[Extracted records Boundary: Start]
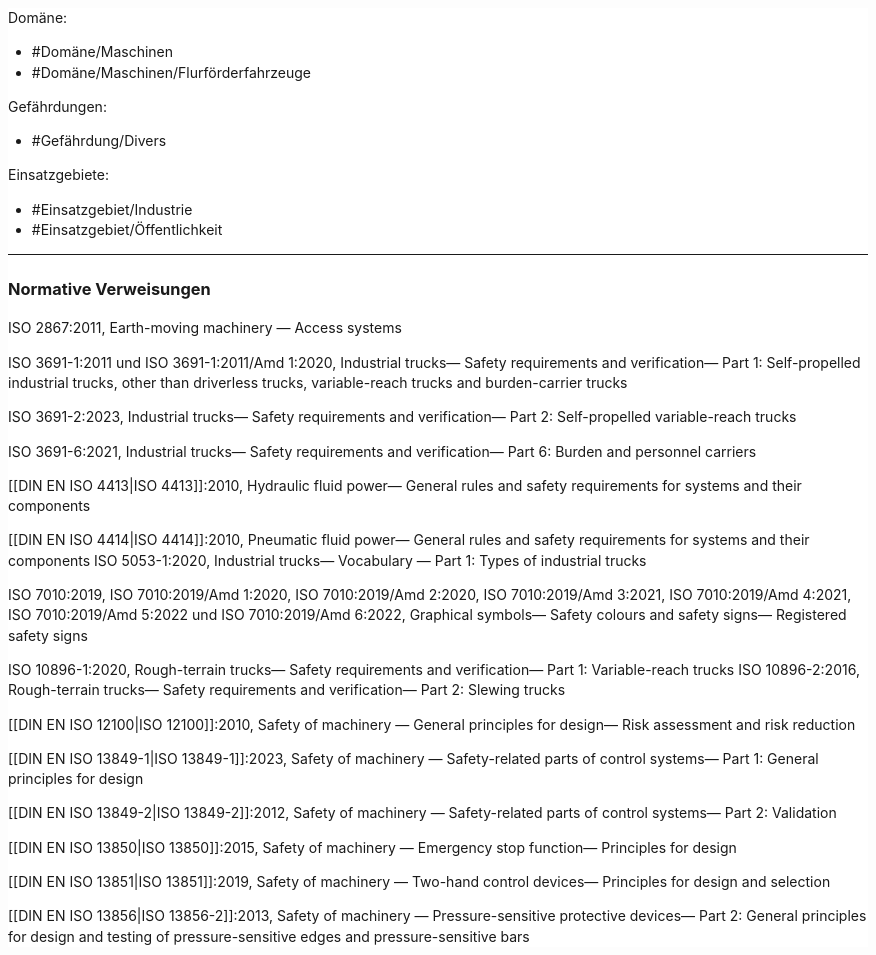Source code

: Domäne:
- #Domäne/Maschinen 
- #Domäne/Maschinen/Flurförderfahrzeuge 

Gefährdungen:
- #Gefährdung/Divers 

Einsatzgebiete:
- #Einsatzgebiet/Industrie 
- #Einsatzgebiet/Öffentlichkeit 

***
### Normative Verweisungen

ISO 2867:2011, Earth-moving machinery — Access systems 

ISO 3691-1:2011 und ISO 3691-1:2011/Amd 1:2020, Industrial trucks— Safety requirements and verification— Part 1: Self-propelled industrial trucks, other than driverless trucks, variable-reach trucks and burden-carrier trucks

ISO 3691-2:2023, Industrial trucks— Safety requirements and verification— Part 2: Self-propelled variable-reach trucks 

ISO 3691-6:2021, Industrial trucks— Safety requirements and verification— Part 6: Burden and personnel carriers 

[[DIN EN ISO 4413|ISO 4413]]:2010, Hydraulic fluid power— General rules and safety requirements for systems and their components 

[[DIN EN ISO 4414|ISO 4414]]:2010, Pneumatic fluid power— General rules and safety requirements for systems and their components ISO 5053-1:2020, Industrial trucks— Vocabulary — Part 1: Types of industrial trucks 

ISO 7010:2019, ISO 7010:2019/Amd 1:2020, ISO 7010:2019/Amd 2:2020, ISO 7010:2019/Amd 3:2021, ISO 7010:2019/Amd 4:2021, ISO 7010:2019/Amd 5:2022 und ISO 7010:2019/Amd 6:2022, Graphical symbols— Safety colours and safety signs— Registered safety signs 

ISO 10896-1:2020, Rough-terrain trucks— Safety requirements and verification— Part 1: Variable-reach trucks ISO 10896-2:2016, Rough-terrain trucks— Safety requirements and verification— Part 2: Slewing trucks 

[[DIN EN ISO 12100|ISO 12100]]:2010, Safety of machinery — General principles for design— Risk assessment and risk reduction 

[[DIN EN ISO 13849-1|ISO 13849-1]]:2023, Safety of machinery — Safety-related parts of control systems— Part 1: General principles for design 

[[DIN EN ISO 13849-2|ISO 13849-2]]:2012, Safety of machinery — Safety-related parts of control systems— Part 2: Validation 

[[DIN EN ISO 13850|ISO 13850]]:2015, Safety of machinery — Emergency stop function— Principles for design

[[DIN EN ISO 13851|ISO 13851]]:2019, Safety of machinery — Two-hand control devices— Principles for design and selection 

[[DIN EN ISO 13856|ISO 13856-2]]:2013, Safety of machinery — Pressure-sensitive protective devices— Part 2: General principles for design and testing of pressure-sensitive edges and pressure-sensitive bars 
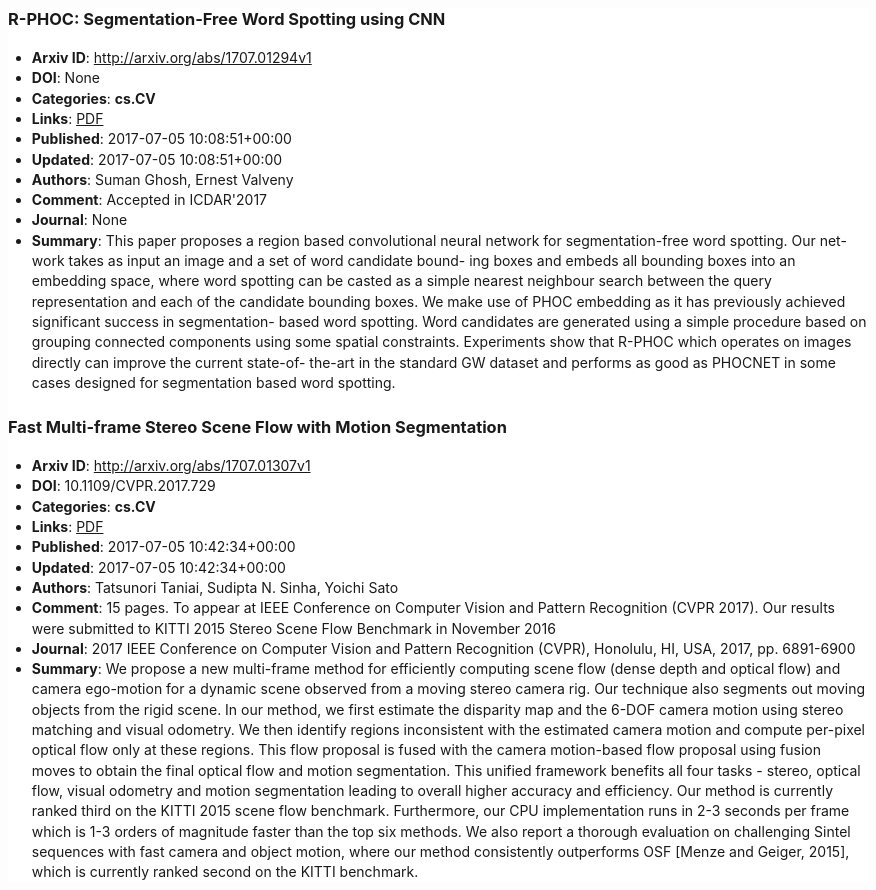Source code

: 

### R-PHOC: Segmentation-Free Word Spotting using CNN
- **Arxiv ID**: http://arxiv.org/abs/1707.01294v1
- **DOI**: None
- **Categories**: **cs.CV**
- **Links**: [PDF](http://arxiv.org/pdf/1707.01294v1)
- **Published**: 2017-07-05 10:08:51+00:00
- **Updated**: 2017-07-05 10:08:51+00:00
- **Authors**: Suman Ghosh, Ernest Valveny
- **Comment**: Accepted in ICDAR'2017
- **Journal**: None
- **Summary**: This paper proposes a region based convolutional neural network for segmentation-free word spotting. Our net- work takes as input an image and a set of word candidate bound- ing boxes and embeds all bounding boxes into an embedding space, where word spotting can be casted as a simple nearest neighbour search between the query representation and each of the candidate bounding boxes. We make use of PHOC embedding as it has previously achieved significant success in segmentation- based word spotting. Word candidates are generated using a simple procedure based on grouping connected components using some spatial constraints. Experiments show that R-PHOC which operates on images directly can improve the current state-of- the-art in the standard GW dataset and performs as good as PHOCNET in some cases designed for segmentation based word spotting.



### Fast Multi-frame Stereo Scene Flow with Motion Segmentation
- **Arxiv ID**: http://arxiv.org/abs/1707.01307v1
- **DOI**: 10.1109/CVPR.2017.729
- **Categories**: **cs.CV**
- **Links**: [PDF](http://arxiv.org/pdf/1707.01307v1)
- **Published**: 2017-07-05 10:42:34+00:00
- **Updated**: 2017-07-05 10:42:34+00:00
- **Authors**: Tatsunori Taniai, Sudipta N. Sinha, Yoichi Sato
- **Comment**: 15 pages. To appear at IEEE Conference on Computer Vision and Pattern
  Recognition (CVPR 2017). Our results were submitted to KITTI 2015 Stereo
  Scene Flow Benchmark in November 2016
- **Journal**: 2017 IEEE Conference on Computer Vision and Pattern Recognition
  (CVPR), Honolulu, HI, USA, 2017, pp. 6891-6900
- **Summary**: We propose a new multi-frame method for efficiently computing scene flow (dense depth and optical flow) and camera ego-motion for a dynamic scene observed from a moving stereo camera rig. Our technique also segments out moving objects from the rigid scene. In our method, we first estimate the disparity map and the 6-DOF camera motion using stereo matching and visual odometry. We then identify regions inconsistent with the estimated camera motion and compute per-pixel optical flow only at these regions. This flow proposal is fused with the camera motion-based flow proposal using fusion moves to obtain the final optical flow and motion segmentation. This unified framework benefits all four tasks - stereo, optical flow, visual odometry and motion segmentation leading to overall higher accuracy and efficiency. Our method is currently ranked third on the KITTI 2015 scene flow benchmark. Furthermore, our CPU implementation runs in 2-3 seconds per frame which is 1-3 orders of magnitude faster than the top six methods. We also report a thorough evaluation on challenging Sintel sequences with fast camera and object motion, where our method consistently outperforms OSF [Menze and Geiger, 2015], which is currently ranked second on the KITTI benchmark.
[Extracted records Boundary: End]
Counting case-sensitively, how many lines in the records above contain "control"? Reply with the number alone.

Task output:
3